#### Directions:
[1] Using the ticket discussion, answer the following:
(a) Which Maxima function did the patch gain an interface to?
(b) At comment 14, what status was the ticket changed from and to?
(c) Who was set as the reviewer?
[2] According to the ticket discussion, why was an interface to Maxima's trigreduce added to the patch? Answer in one to three sentences.

I also updated simplification of rational functions and added one option to simplify_trig.
comment:11 Changed 8 years ago by
And there was also no way to go back after expanding trigonometric function. I added interface to Maxima's trigreduce to this patch.
comment:12 Changed 8 years ago by
- Cc fmaltey@… added
I really dislike the idea of adding a new function for each functionality of this kind. This makes it very hard for users to figure out the function name they need for a specific task.
We should be able to provide an interface to all these "rewriting" tasks through a few conceptually defined methods like rewrite(), expand() and combine()( or contract()?).
Francois Maltey had a proposal for a possible interface to all this. Maybe he can comment here, or we can discuss his proposal on sage-devel.
comment:13 Changed 8 years ago by
started discussion on sage-devel
comment:14 Changed 8 years ago by
- Status changed from needs_review to needs_work
According to the discussion on sage-devel, let's wait (perhaps short time) and look for some cleaner solution.
comment:15 Changed 7 years ago by
- Report Upstream set to N/A
- Reviewers set to Karl-Dieter Crisman
- Status changed from needs_work to needs_review
3 months is more than enough time to wait. The patch looks good to me (apart from minor formatting problems like long lines). I want to give a positive review, but it seems I can't switch from needs_work to positive_review directly. I'll run doctests first, then come back here.

#### Data shown:
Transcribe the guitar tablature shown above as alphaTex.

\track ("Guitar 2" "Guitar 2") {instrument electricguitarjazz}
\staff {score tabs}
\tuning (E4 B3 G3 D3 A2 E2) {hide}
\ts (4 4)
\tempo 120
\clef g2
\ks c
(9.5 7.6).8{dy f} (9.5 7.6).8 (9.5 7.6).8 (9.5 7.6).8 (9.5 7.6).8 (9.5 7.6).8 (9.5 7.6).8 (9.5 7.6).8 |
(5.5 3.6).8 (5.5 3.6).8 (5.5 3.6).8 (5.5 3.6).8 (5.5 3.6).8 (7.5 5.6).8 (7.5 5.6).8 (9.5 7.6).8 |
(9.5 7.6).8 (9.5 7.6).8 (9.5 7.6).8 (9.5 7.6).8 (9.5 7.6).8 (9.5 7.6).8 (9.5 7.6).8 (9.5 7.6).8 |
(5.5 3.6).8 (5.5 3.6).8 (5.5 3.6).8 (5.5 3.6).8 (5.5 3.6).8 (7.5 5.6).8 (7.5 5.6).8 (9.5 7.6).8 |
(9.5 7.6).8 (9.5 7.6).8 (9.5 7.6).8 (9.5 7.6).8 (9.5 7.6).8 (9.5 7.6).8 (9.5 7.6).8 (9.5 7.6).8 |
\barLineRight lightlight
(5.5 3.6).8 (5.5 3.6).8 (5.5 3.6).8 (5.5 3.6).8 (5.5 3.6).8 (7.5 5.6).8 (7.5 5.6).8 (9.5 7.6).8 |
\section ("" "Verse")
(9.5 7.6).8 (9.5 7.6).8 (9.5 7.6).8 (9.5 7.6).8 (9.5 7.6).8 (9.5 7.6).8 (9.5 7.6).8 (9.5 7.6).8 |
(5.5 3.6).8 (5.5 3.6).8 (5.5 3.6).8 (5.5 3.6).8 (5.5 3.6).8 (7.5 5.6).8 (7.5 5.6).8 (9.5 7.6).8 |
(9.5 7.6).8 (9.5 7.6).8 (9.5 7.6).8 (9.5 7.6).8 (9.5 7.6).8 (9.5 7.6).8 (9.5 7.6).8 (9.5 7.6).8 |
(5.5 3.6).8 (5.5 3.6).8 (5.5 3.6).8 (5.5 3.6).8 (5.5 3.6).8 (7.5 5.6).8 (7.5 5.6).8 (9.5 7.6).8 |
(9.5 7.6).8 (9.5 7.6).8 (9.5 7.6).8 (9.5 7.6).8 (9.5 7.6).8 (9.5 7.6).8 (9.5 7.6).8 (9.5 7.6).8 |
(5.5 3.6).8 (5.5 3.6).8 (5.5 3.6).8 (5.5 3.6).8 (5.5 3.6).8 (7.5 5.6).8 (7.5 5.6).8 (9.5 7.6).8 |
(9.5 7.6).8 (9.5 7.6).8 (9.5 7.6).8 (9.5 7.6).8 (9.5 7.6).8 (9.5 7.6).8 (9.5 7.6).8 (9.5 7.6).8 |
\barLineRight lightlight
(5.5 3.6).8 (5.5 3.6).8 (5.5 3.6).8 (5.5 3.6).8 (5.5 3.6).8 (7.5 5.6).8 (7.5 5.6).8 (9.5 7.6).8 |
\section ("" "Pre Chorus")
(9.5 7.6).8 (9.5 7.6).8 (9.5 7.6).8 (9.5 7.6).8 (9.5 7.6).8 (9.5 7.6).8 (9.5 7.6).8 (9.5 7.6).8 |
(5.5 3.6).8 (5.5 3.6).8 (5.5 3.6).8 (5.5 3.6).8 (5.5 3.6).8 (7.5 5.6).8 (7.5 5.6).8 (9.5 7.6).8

#### Answers for this exercise:
[1]
(a) trigreduce
(b) From needs_review to needs_work
(c) Karl-Dieter Crisman

[2] It was added because there was no way to go back after expanding a trigonometric function.